To facilitate matters Massachusetts attempted to regulate the fluctuating currencies by an equity bill which became law in 1742.[1] This was another attempt to rejuvenate fiat money and electrify the province bills with purchasing power equal to coined sterling silver. There were in circulation in Massachusetts at that time "public bills"—old tenor—of four provinces at 29s. per ounce of silver; new tenor of Massachusetts at 6s. 8d., but current at 9s. 8d.; Connecticut at 8s.; Rhode Island at 6s. 9d. There were still bills in circulation, a parcel of £110,000 of "silver money scheme or Merchants' notes," issued in 1733, which being redeemed in specie passed at 33 per cent better rates than province bills.[2] The silver bills of 1740 circulated to the amount of £120,000. Silver and gold did not circulate much, for when they drifted into the channels of commerce they were sent to England.

This fluctuating and complicated currency retarded business and crippled commerce. Ships, the building of which was the chief industry of New England, were lying in dry dock. Inflation was triumphant, business paralyzed. Peter Faneuil wrote his English correspondent in 1736:

"You will see by these Acc'st. how dear build'g is: it is much cheaper to buy Vessells in the river of Thames than to have them built here for the Present."[3]

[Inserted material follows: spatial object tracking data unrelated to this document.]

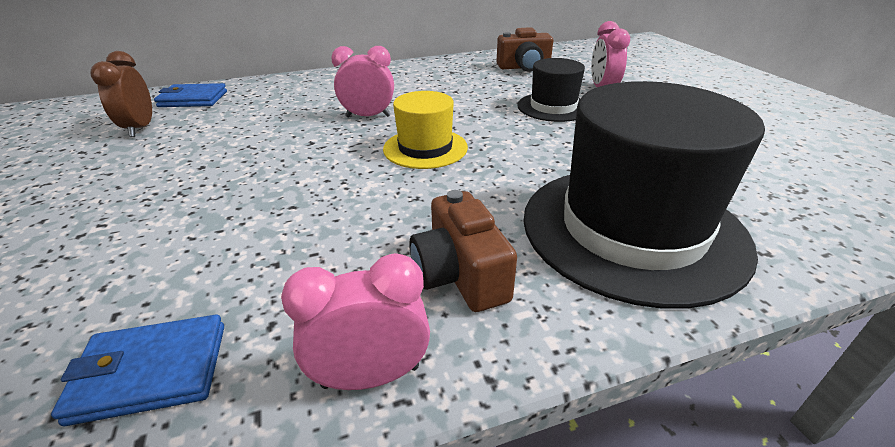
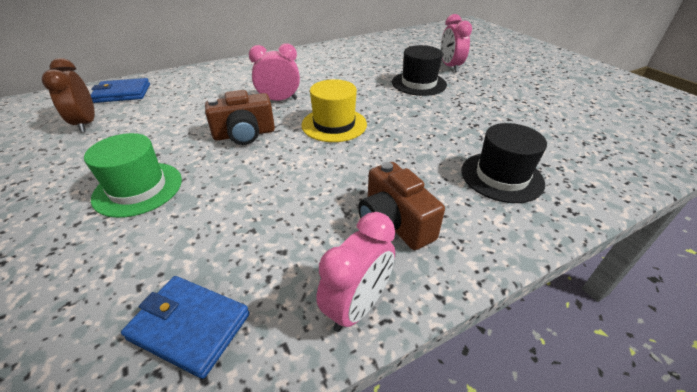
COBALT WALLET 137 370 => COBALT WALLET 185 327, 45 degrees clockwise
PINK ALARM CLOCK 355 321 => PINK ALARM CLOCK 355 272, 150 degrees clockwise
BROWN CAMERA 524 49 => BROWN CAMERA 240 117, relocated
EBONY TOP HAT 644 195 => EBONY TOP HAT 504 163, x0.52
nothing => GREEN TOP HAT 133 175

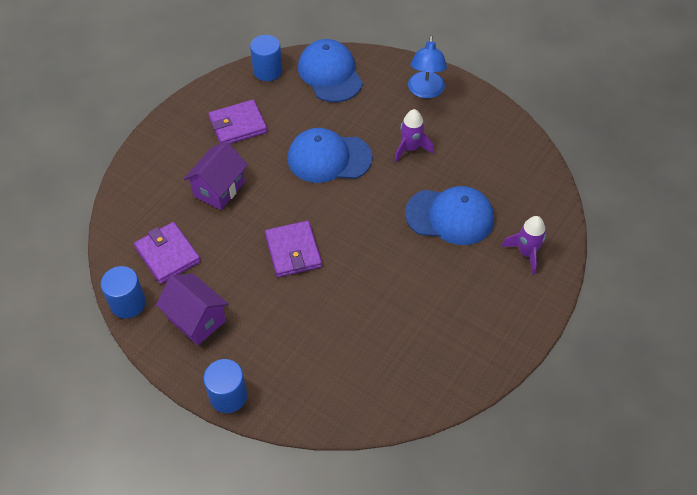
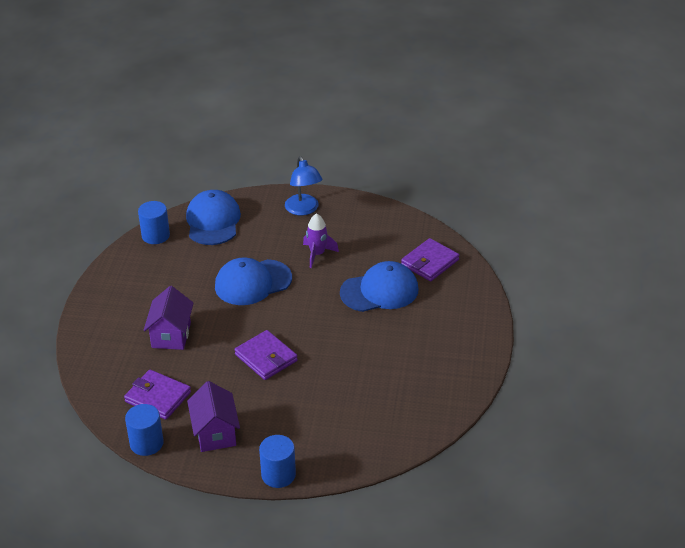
VIOLET COTTAGE 192 309 => VIOLET COTTAGE 213 416, 60 degrees clockwise
VIOLET WALLET 237 122 => VIOLET WALLET 430 259, relocated
COBALT CAP 330 70 => COBALT CAP 213 217, 45 degrees clockwise
VIOLET ROCKET 523 245 => nothing

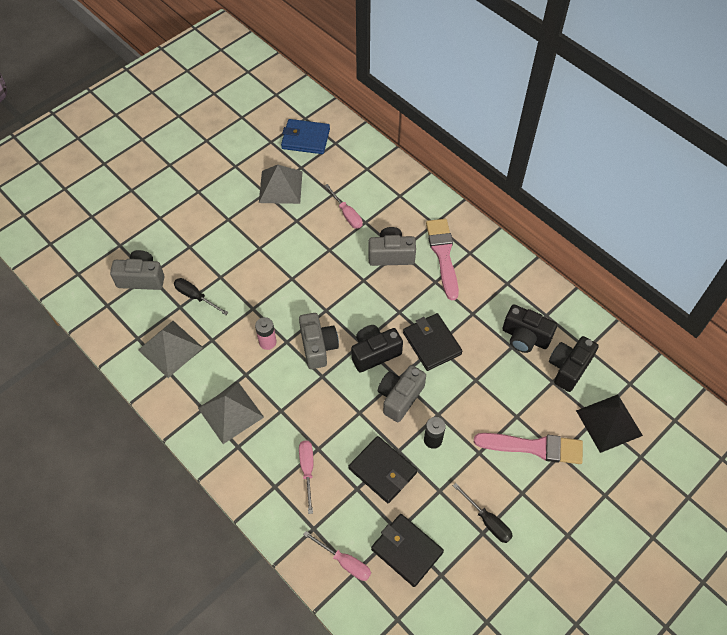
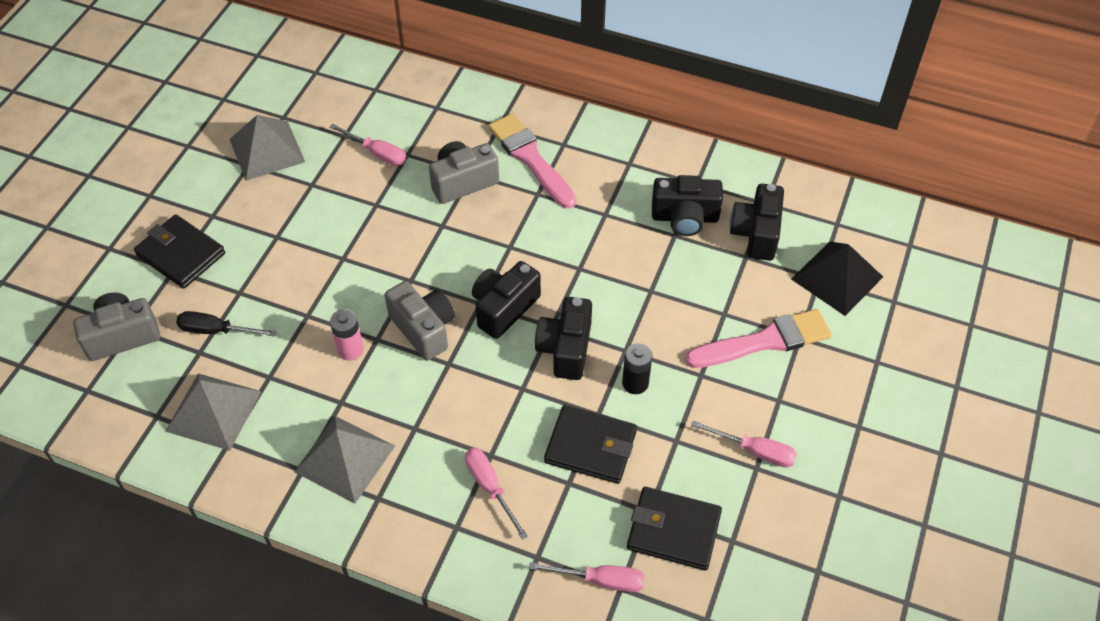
COBALT WALLET 305 136 => nothing
GREY CAMERA 402 393 => EBONY CAMERA 563 338
EBONY WALLET 433 342 => EBONY WALLET 179 251, relocated
EBONY FLAT SCREWDRIVER 483 513 => PINK FLAT SCREWDRIVER 744 443

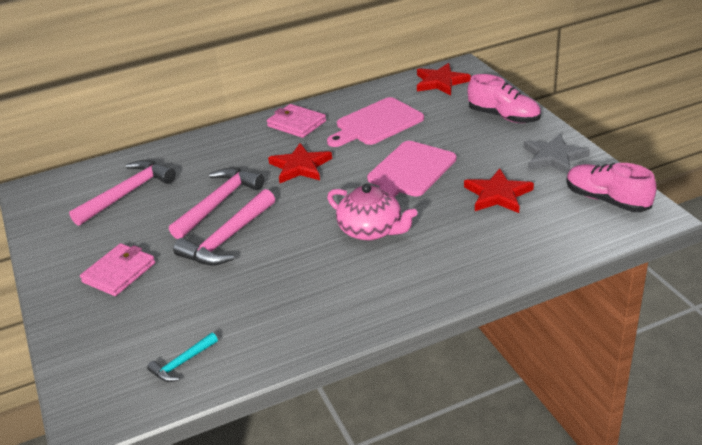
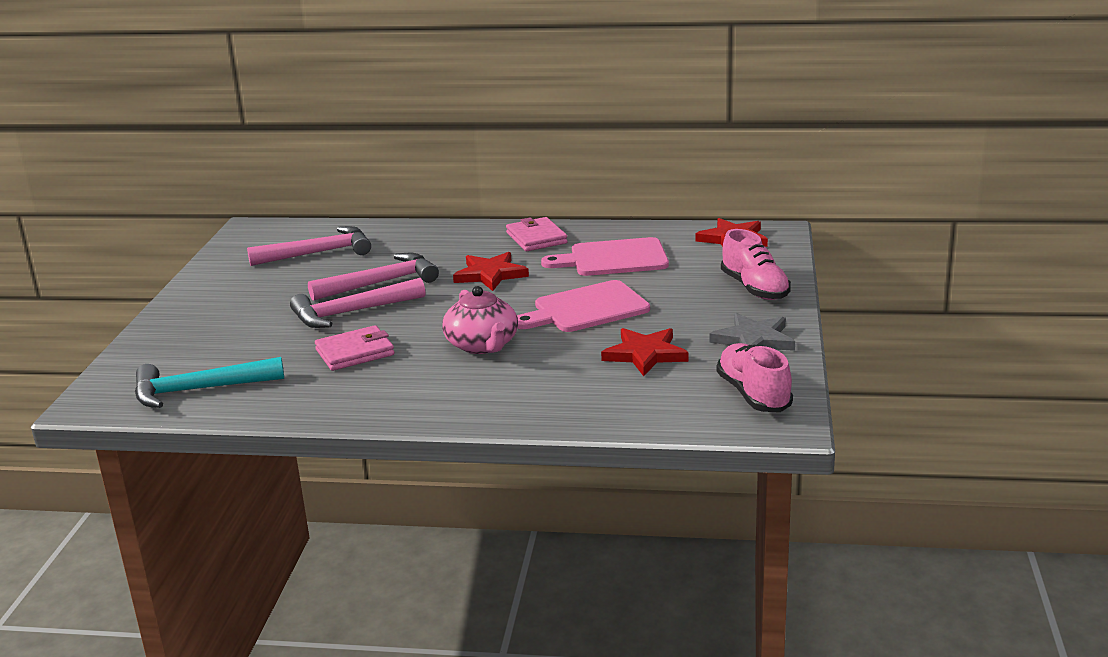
PINK WALLET 117 269 => PINK WALLET 354 348, relocated
AQUA CLAW HAMMER 182 357 => AQUA CLAW HAMMER 209 382, x1.94

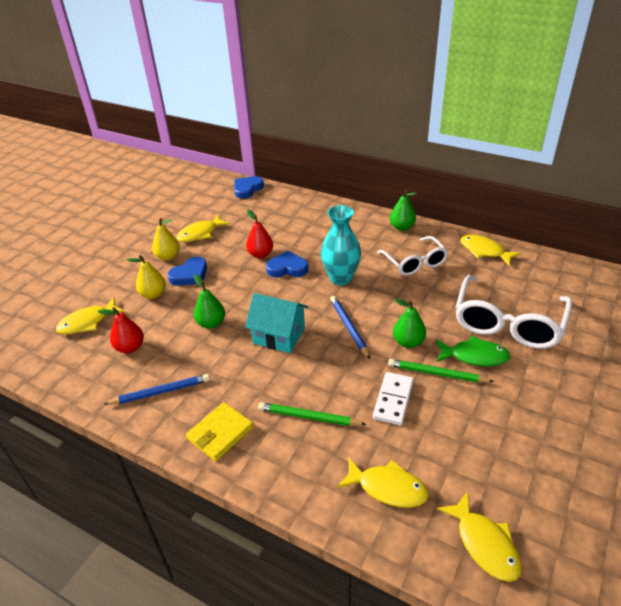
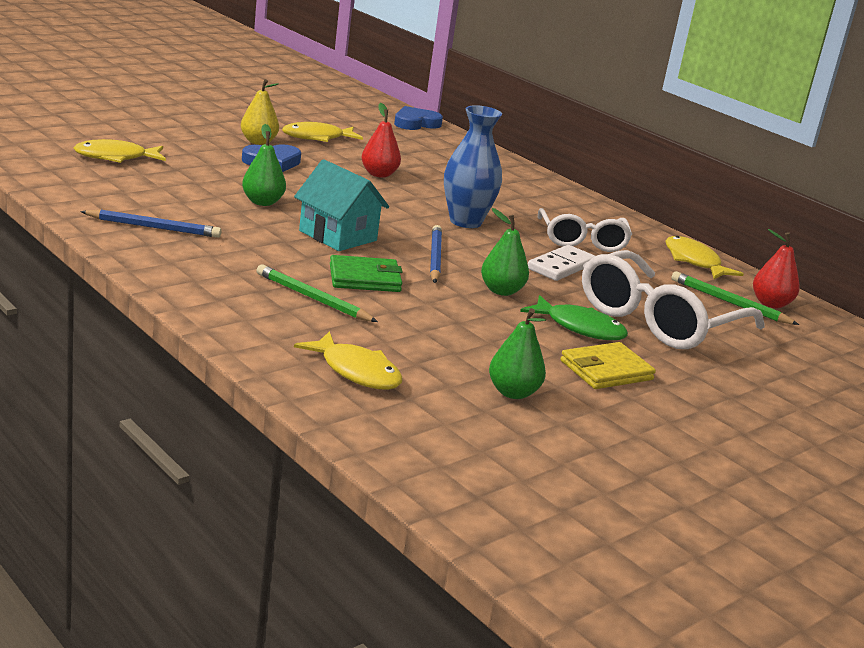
RED TOY PEAR 121 330 => RED TOY PEAR 776 268, relocated
BRIGHT YELLOW TOY PEAR 146 277 => nothing
BRIGHT YELLOW WALLET 219 431 => BRIGHT YELLOW WALLET 608 365, relocated
COBALT HEART SHAPE 287 264 => nothing
AQUA VASE 341 245 => COBALT VASE 473 166
PURE WHITE DOMINO TILE 393 398 => PURE WHITE DOMINO TILE 561 263, relocated
GREEN PENCIL 441 371 => GREEN PENCIL 735 298, relocated
GREEN TOY PEAR 403 210 => GREEN TOY PEAR 517 353, relocated
BRIGHT YELLOW FISH 479 536 => nothing
nothing => GREEN WALLET 366 273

A little later in 1741, exchange between sterling and Massachusetts paper was 450 per cent; necessarily creditors suffered much. Inflation invariably reduced the burdens of those who lived by credit at the expense of the creditor. Paralysis of business is the natural result of such conditions

  1. Acts of Massachusetts.
  2. A Merchant's Letter. Cited by Felt, p. 107; also see Caulkins' Norwich, p. 293.
  3. Peter Faneuil. March 22, 1736; Letter Book at New England Historical and Genealogical Society. Cited by Weeden, p. 484.